About half way through the hour-long meeting, I wondered why I was there, rather than at home, where I could practice my silence in more quiet.  It occurred to me that perhaps there was something about being silent in a group.  So I began to attend, not to my inner silence, but to the silence of the group.  I should mention that, in the middle of the circle was a microphone which had be laid on a box.  It was there, as I understand it, to be used by anyone who feels moved to speak.  On this occasion no one did, but there was always that possibility present.  And that possibility made the silence feel “pregnant”.

After about 45 minutes, I was depleted and ready to leave.  And I noticed other people seem cease their silent worship around the same time.  I did not stay to socialize.  At the end of the service, I did feel a poignant need, not to speak, but to sing.  I enjoyed the silent practice, but I felt it would be complimented by music.  Aldous Huxley wrote: “After silence, that which comes nearest to expressing the inexpressible is music.”
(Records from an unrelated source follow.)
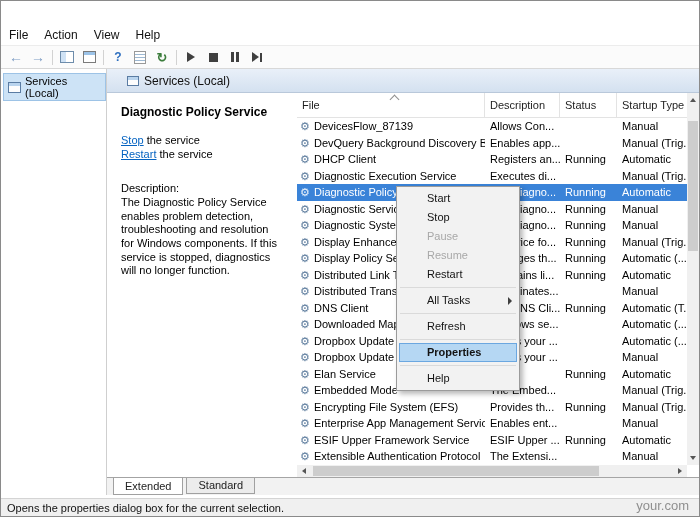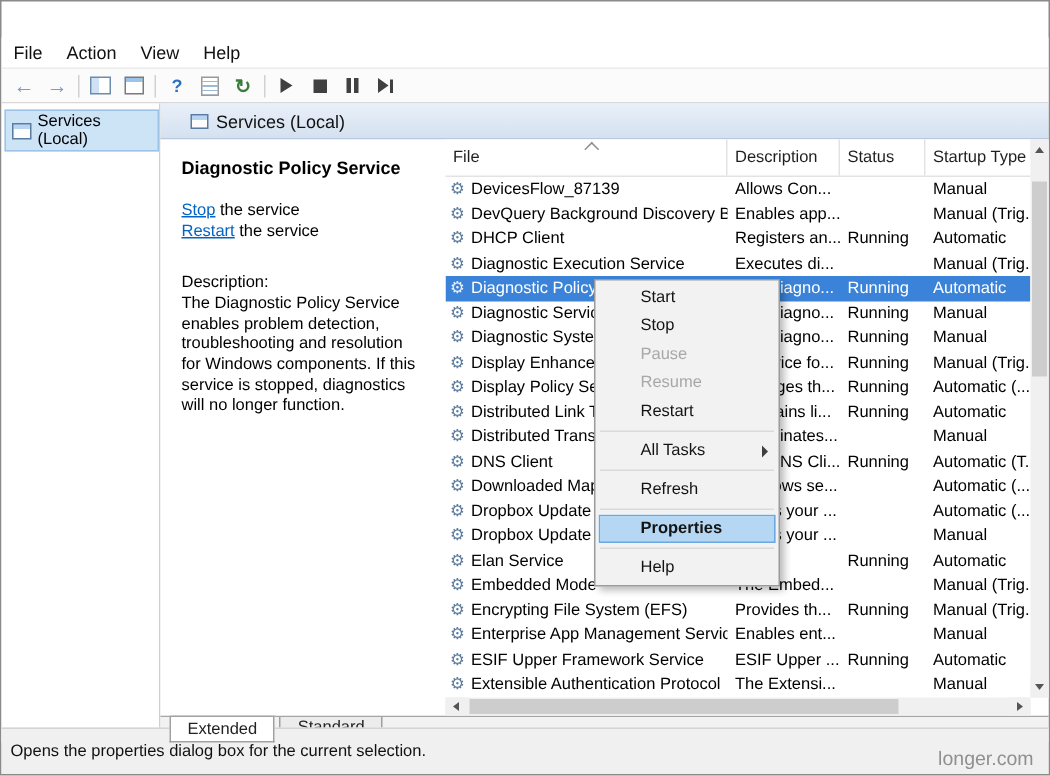--- a/index.html
+++ b/index.html
@@ -102,7 +102,7 @@
 .tab.active{background:#fff;height:18px;line-height:16px;margin-top:-1px;border-top:1px solid #a3a3a3;position:relative;z-index:2}
 
 
-.statusbar{position:absolute;left:0;right:0;bottom:0;height:31px;background:#f0f0f0;border-top:1px solid #d4d4d4;font-size:11px;display:flex;align-items:center;padding-left:6px;color:#111}
+.statusbar{position:absolute;left:0;right:0;bottom:0;height:18px;background:#f0f0f0;border-top:1px solid #d4d4d4;font-size:11px;display:flex;align-items:center;padding-left:6px;color:#111}
 .watermark{position:absolute;right:10px;bottom:3px;font-size:13px;color:#8f8f8f;z-index:40}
I don’t think I will return often to the Quaker meeting, but only because the meeting place is very far from my home.   But I am grateful to the Friends for the insights I had there.  I am resolved to continue to practice religious silence, if not daily, then at least weekly.  Ideally I would like to practice at least five minutes a day.  Finding the time and remembering are, of course, the main obstacles, as they are with most spiritual routines.  Speaking of which, I am going to stop typing and go practice right now.